Find the line containing "Elektroniskt expertstöd, EES" in the records below. Copy exactly that line and each one after it, ending at the line containing "Glädjeeffekten", and nothing more.
============================================================
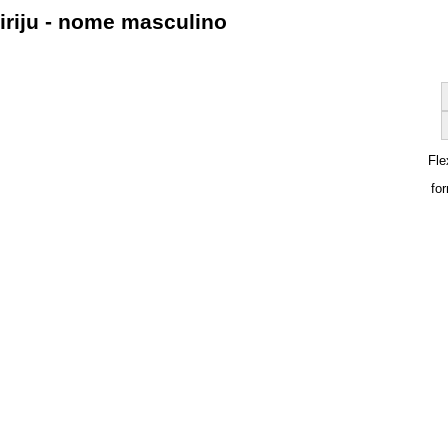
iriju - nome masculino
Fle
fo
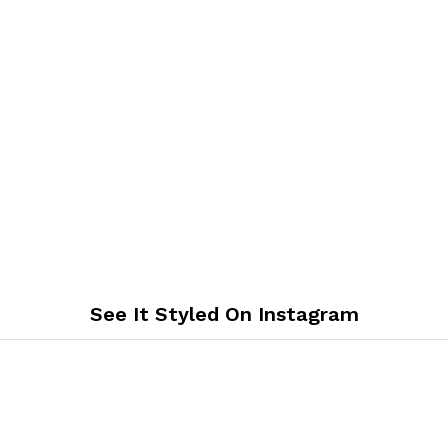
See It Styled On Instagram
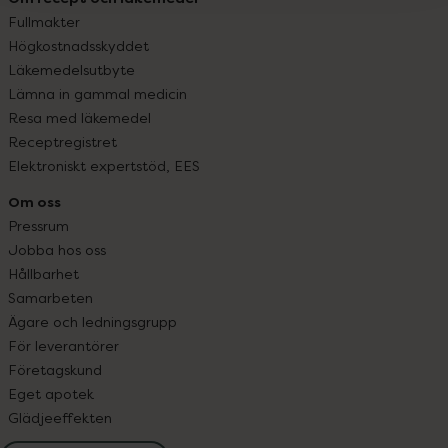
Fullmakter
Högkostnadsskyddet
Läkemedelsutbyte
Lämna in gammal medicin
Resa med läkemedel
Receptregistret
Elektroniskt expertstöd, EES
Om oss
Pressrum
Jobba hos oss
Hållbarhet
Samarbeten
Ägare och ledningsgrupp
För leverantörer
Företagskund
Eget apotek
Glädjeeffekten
============================================================
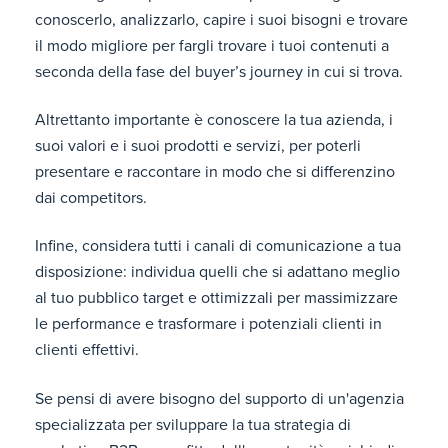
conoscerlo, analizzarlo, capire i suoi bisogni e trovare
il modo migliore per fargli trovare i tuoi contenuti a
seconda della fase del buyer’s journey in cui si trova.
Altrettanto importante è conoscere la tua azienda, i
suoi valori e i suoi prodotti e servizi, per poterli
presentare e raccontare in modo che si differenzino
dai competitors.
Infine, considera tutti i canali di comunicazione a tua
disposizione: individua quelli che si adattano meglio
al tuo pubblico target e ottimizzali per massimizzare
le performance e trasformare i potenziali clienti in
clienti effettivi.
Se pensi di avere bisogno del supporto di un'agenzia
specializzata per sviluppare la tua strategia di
============================================================
* _EXERCISE SOLUTION_:
Elektroniskt expertstöd, EES
Om oss
Pressrum
Jobba hos oss
Hållbarhet
Samarbeten
Ägare och ledningsgrupp
För leverantörer
Företagskund
Eget apotek
Glädjeeffekten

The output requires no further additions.